**Problem statement**:
Set down every record below exactly as written, but leave out the pictures.

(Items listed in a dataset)
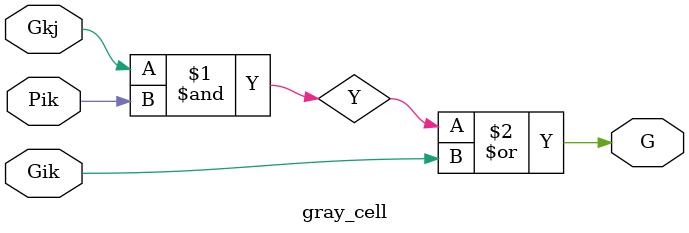
<source format=v>
`timescale 1ns / 1ps


module gray_cell(Gkj, Pik, Gik, G);
 //gray cell
 input Gkj, Pik, Gik;
 output G;
 wire Y;
 
 and(Y, Gkj, Pik);
 or(G, Y, Gik);

endmodule


</source>
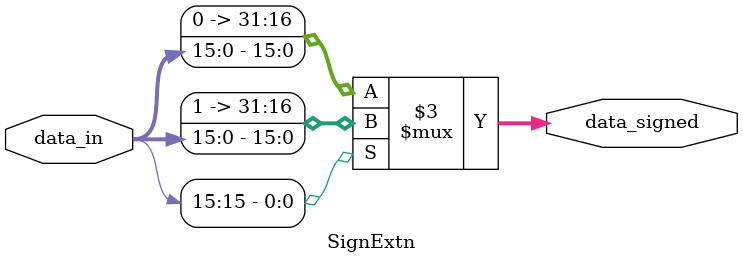
<source format=sv>


module SignExtn
//-----------------Parameters-----------------\\ 
#(
    parameter   BEFORE     = 16,
                AFTER      = 32
                 
)
//-----------------Ports-----------------\\
(
    input  logic [(BEFORE-1):0] data_in,

    output logic [(AFTER-1):0] data_signed
);
localparam SIGNAMOUNT = (AFTER-BEFORE);

//-----------------Output logic-----------------\\
always_comb
begin
    if(data_in[(BEFORE-1)])
    begin
        data_signed = {{SIGNAMOUNT{1'b1}},data_in};
        //  Ones extenstion if the last bit is 1.
    end
    else
    begin
        data_signed = {{SIGNAMOUNT{1'b0}},data_in};
        //  Zeros extenstion if the last bit is 0.
    end
end
    
endmodule
</source>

**Exercise response**:
<source format=v>
`timescale 1ns / 1ps


module gray_cell(Gkj, Pik, Gik, G);
 //gray cell
 input Gkj, Pik, Gik;
 output G;
 wire Y;
 
 and(Y, Gkj, Pik);
 or(G, Y, Gik);

endmodule


</source>
<source format=sv>


module SignExtn
//-----------------Parameters-----------------\\ 
#(
    parameter   BEFORE     = 16,
                AFTER      = 32
                 
)
//-----------------Ports-----------------\\
(
    input  logic [(BEFORE-1):0] data_in,

    output logic [(AFTER-1):0] data_signed
);
localparam SIGNAMOUNT = (AFTER-BEFORE);

//-----------------Output logic-----------------\\
always_comb
begin
    if(data_in[(BEFORE-1)])
    begin
        data_signed = {{SIGNAMOUNT{1'b1}},data_in};
        //  Ones extenstion if the last bit is 1.
    end
    else
    begin
        data_signed = {{SIGNAMOUNT{1'b0}},data_in};
        //  Zeros extenstion if the last bit is 0.
    end
end
    
endmodule
</source>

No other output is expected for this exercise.